Lead applicant: Georgia Bonfield, The University of Exeter

Co-applicants: Matthew Johnson, Elisa De Franco, James Russ-Siilsby

Project overview

This project aims to develop a new functional genomics framework to investigate how disease-causing variants in small nuclear RNAs (snRNAs) disrupt gene splicing and contribute to rare human disease. Variants in snRNAs such as RNU4ATAC and RNU6ATAC are increasingly recognised as important causes of developmental and immune disorders, including autoimmune diabetes. However, studying these variants is challenging because snRNAs are non-coding, act in the nucleus, and patient samples are often unavailable.

To overcome these barriers, we will establish a scalable cellular model using antisense oligonucleotides to selectively reduce snRNA levels to disease-relevant ranges. This system will allow us to mimic patient-associated dysfunction and directly assess the impact of specific pathogenic variants. By combining knockdown with rescue experiments using wild-type or mutant snRNA constructs, we will measure effects on splicing of minor (U12-type) introns and downstream gene expression.

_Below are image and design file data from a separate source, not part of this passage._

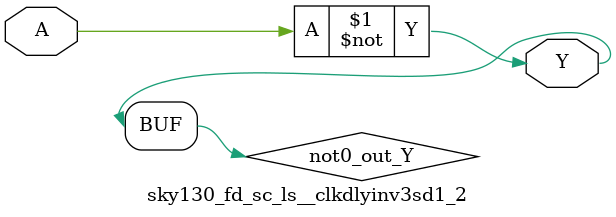
<source format=v>
module sky130_fd_sc_ls__clkdlyinv3sd1_2 (
    Y,
    A
);
    output Y;
    input  A;
    wire not0_out_Y;
    not not0 (not0_out_Y, A              );
    buf buf0 (Y         , not0_out_Y     );
endmodule
</source>
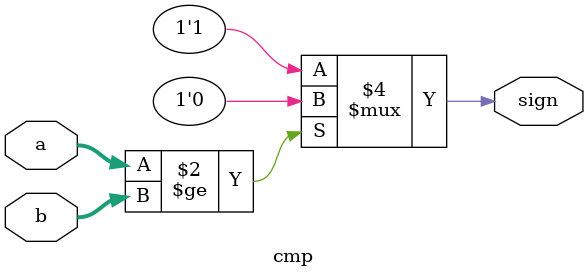
<source format=sv>
module cmp(
    input  logic [15:0] a,
    input  logic [15:0] b,
    output logic       sign
);
    always_comb begin
    if (a >= b) begin
        sign = 0;
    end else begin
        sign = 1;
    end
    end
endmodule

</source>
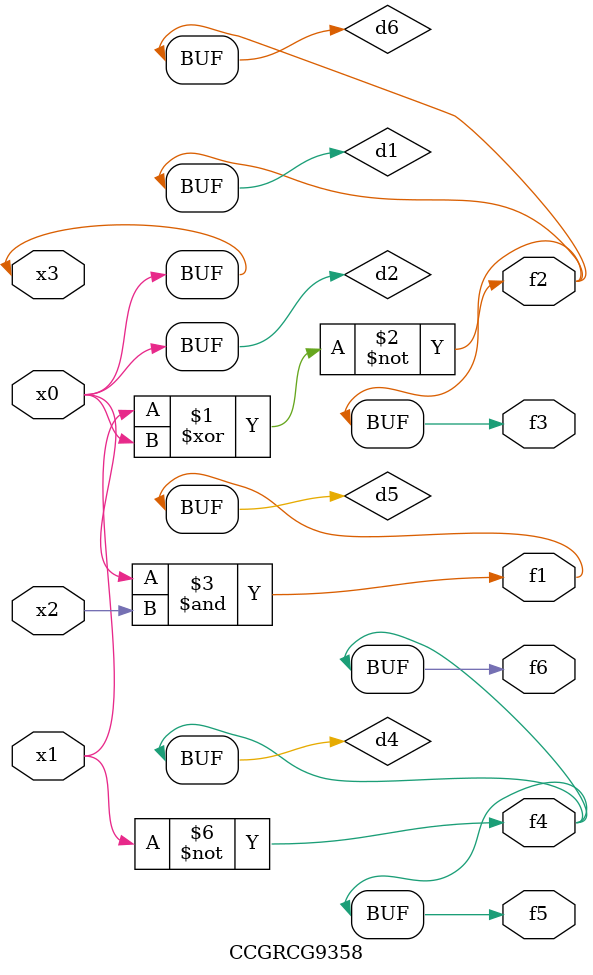
<source format=v>
module CCGRCG9358(
	input x0, x1, x2, x3,
	output f1, f2, f3, f4, f5, f6
);

	wire d1, d2, d3, d4, d5, d6;

	xnor (d1, x1, x3);
	buf (d2, x0, x3);
	nand (d3, x0, x2);
	not (d4, x1);
	nand (d5, d3);
	or (d6, d1);
	assign f1 = d5;
	assign f2 = d6;
	assign f3 = d6;
	assign f4 = d4;
	assign f5 = d4;
	assign f6 = d4;
endmodule

</source>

As proof of principle, we will model four pathogenic variants in RNU4ATAC and RNU6ATAC identified in individuals with confirmed splicing defects. Transcriptomic data generated in these models will be benchmarked against patient-derived RNA sequencing. This work will deliver a robust, reusable platform for functional interpretation of snRNA variants and support the FGx mission to link genomic variation to cellular function in rare disease.